I’ll never forget the day a mother told me, “I wish I wanted to home school.  But I just need that alone time while my boys are away at school!” Where do people get this idea that women who choose to home school their children, do it because it’s just so easy for them? 

That we don’t “need alone time”.  Don’t wake up tired and grumpy on occasion. Never get sick, or have sick little ones.  Don’t crave adult conversation, or relish a hot shower without interruptions, or wouldn’t like to spend one day without peeling hardened pasta off the kitchen floor with a spatula.

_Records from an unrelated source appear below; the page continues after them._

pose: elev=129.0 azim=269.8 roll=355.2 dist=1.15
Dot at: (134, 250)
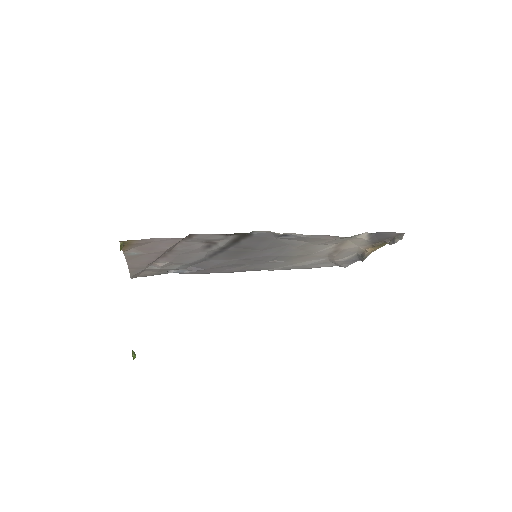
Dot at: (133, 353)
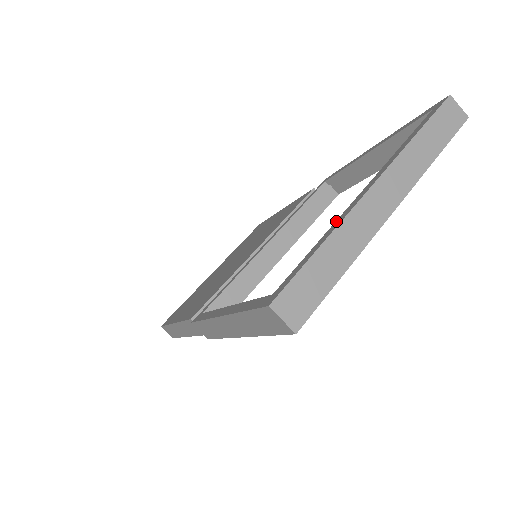
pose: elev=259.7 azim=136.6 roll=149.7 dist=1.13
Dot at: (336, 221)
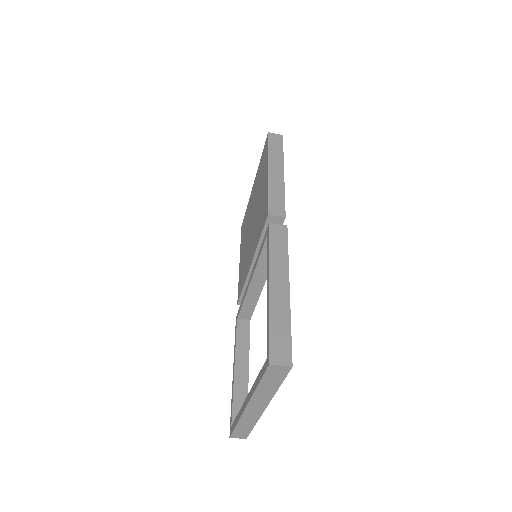
Dot at: (240, 410)
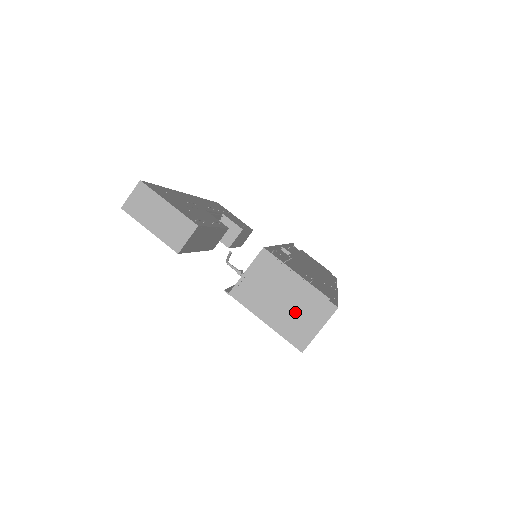
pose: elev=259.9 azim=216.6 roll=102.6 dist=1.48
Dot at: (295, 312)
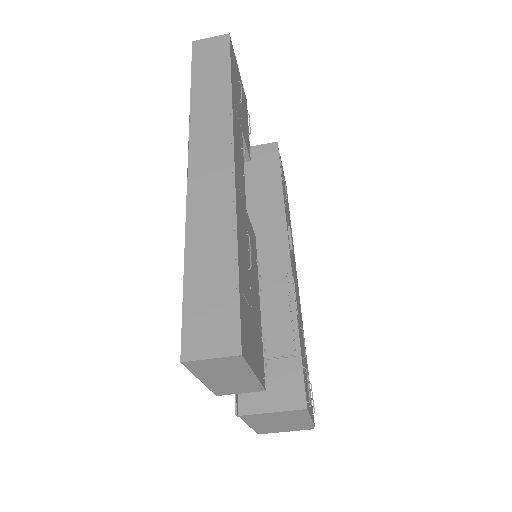
Dot at: (281, 426)
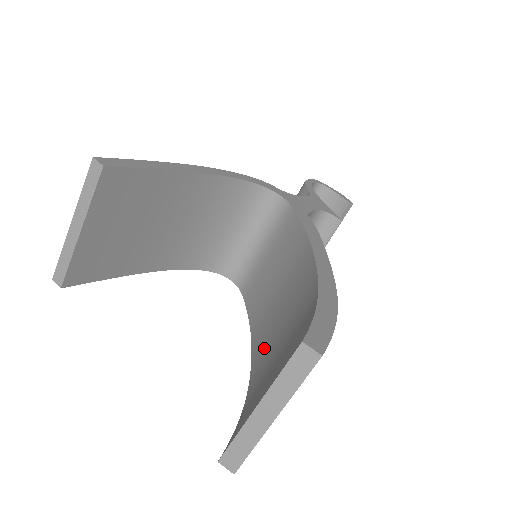
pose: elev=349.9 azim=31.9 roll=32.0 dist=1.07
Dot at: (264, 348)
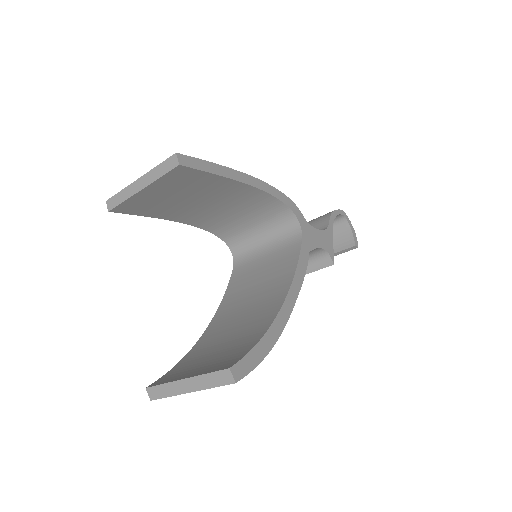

I have a news flash to share: Homeschooling moms are “normal”. We are flawed, selfish sinners, just like everyone else.  We fight the same battles with our flesh (and our flesh and blood) as every other mother in the world. The one difference between the “I don’t want to’s”, the “I wish I wanted to’s”, and the determined “I’m going to’s!” is nothing but… Grace - the power and desire to fulfill God’s will for our lives. That grace is new…every morning.
I well remember the frazzled day I told my husband (in a not-so-gentle way), “I AM NOT CUT OUT TO BE A HOMESCHOOL MOM! I just can’t do it!” Looking back those eighteen or so months, I realize I am not the same woman who sobbed those exasperated words to my husband. Granted, I have the same struggles. Wake up to the same challenges every day. But I am not the same. Because of grace.

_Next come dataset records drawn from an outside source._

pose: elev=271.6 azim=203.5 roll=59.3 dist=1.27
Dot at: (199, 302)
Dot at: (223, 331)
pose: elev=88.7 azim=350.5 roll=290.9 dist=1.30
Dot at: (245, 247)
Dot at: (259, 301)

I’ll give you a few good reasons why I’m not “cut out” to be a home school mom:
  • I’m impatient.                                                                                                                                                                              This lack of virtue has been my life-long struggle. I get irritable. Easily. Gentleness does not come naturally or easily for me. I’m task-oriented. High strung. A perfectionist. Interruptions bother me. Chaos distresses me. Need I say more?
  • I’m inconsistent.                                                                                                                                                                      Home school moms are Super Women who know how to train perfect children, maintain a well ordered home, prepare healthy meals,  sew their own clothing. I can’t do all those things all the time. I start… and stop. Learn… and burn (out). I struggle to with stick with basic routines, much less strict regimens. I’d ruin my kids!
  • I don’t have time.                                                                                                                                                               Seriously, what mama does “have time” to home school her children? Who is supposed to clean the house and buy groceries and do laundry and plan menus… while Mama teaches her children? I haven’t even mentioned my role of being a wife, much less the wife of a pastor. I definitely don’t have time. Do you?
  • I don’t have space.                                                                                                                                                                           In my house, I mean. Right now, there are 7 of us living in a 2-bedroom house. Where would I put all those books and supplies and materials- piled on the dining room table? We’d be in each other’s hair all day. It just isn’t reasonable. I need my space.
The odds are against me: temperament, schedules, circumstances. It just wouldn’t work! But it does work. And I am. Not because I’m necessarily “good” at it, or because it comes easily for me, or because everything always just falls into place for our family.

Homeschooling “works” for our family because we make it work.  It is a priority.  A calling.  Even a conviction. Because of our commitment to home school, there are many other things we aren’t involved in, don’t spend our money on, don’t invest our time into.  Not because some of these “other things” are bad, but because they would rob us of these precious years to nurture and train our children

I can only home school my children once in my lifetime and theirs.  Now is that time.  It is up to me, and to my husband, to make these days count.  For eternity. This is why I choose to get up every morning, sit down at our dining room table, and teach my children in the best way I know how. 

Honestly, I don’t love it every day.  But every day I am learning, growing, and increasingly grateful to be a home school mom.  Even though I’m not really “cut out” for it.